Limitations and When Not to Use This
The paper's abstract doesn't specify quantitative results, leaving unclear how much performance gain SD-FSMIS actually achieves over simpler baselines on standard benchmarks like NVIDIA or FSS-1000. The approach assumes Stable Diffusion's visual priors are useful for medical imaging, but this assumption may break down for highly specialized modalities (ultrasound, pathology slides) where natural image statistics differ drastically. The method requires fine-tuning of the Support-Query Interaction and Visual Encoder modules, introducing hyperparameters and training complexity that need careful tuning for each dataset—the paper doesn't discuss sensitivity to these design choices or provide ablation studies.
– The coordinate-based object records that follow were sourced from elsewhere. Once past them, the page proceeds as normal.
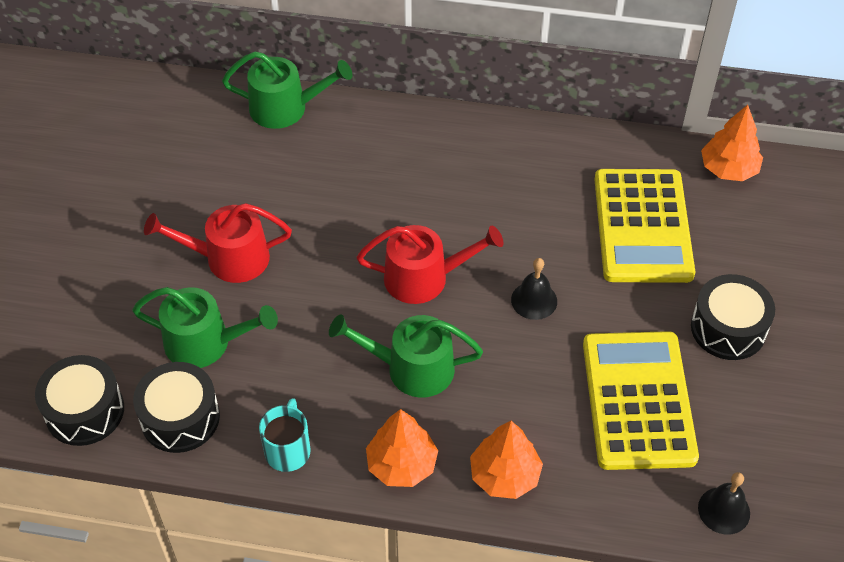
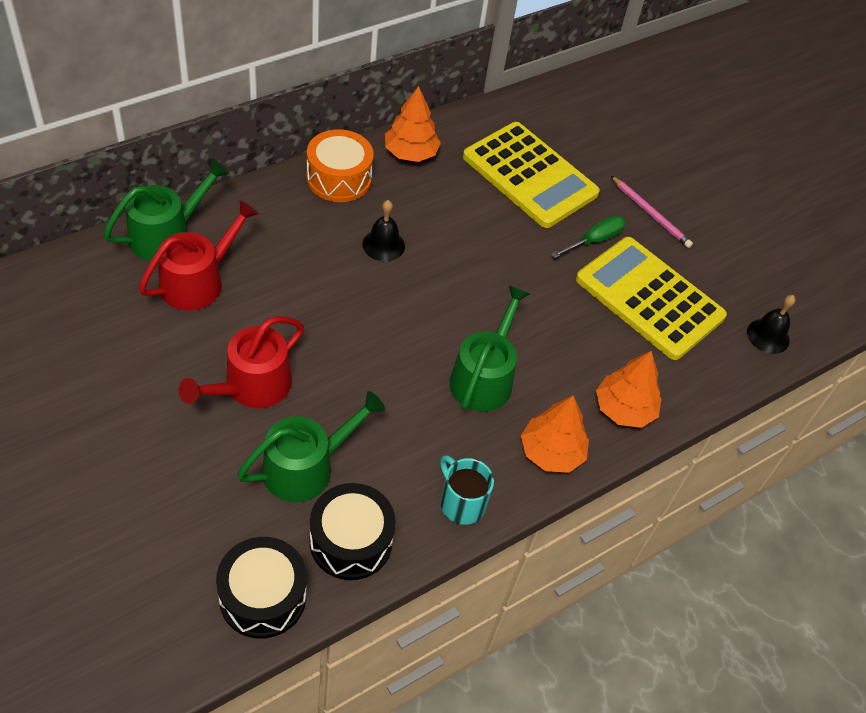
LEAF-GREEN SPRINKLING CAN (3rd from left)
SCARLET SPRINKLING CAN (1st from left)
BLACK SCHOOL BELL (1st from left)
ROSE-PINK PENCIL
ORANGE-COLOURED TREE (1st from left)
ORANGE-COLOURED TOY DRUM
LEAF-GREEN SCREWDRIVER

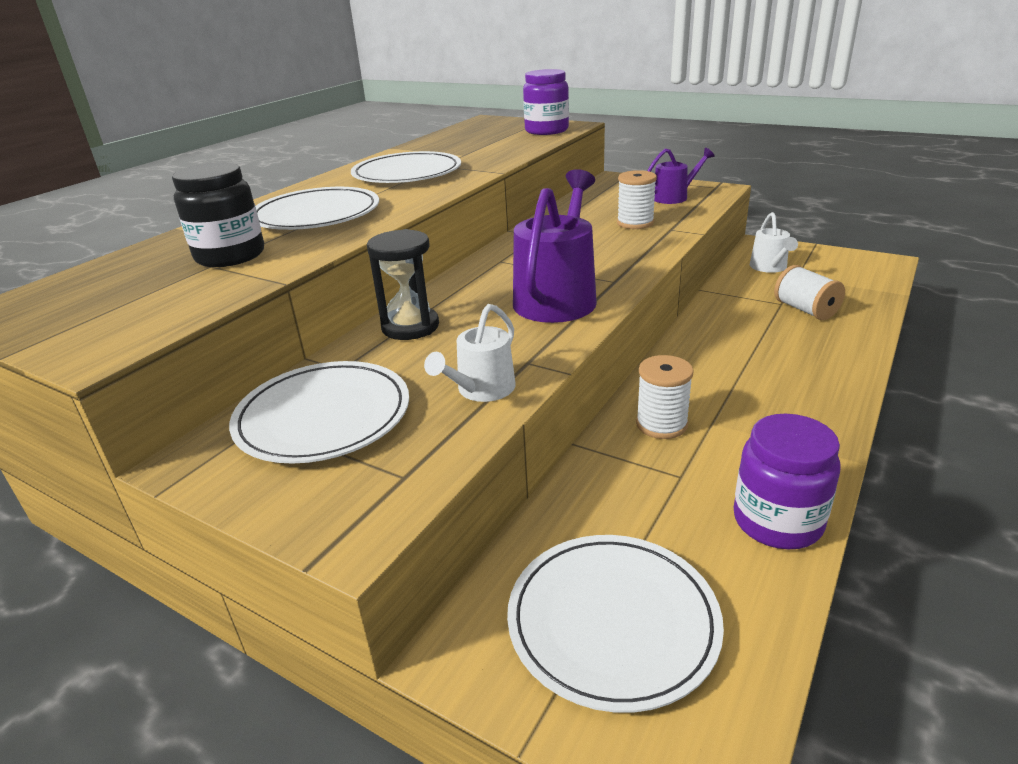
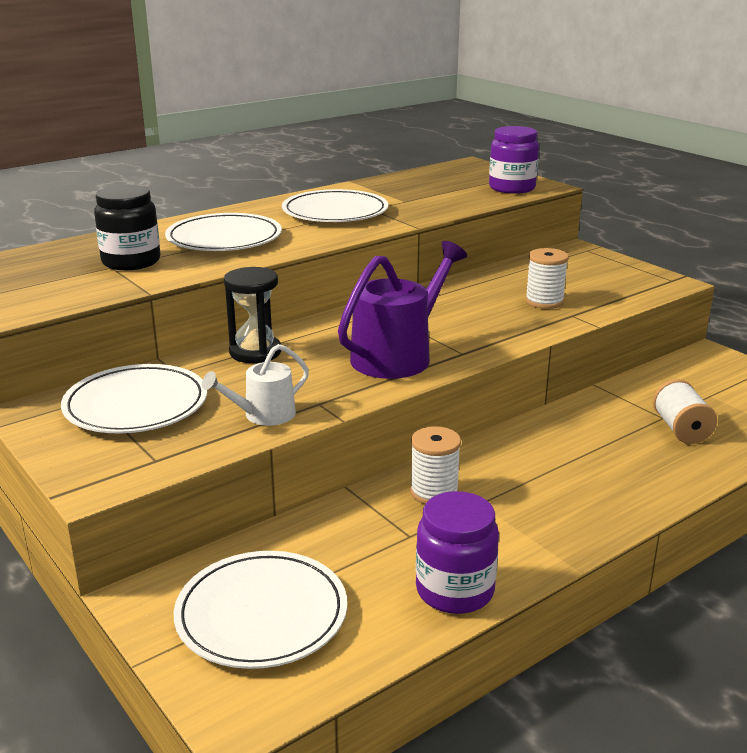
ROYAL PURPLE SPRINKLING CAN (2nd from left in the first image)
PURE WHITE SPRINKLING CAN (2nd from left in the first image)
Additionally, few-shot learning inherently struggles with very small support sets (1-3 examples), and there's no discussion of how performance degrades as K approaches 1 or what happens when support examples are of poor quality or highly unrepresentative of test distribution.
Research Context
This work builds on the recent trend of adapting large pre-trained models (especially diffusion models and foundation models) for downstream tasks, similar to how CLIP and other vision-language models have been adapted. The few-shot medical image segmentation task has been explored with metric learning (prototypical networks, matching networks) and meta-learning approaches, but leveraging diffusion models for this domain is relatively novel. The paper contributes to the broader medical imaging community's shift toward foundation models and transfer learning to address chronic data scarcity. It opens research directions on how other generative models (language models, other diffusion variants) could be adapted for structured prediction tasks in specialized domains, and whether interaction modules are a general-purpose technique for few-shot adaptation.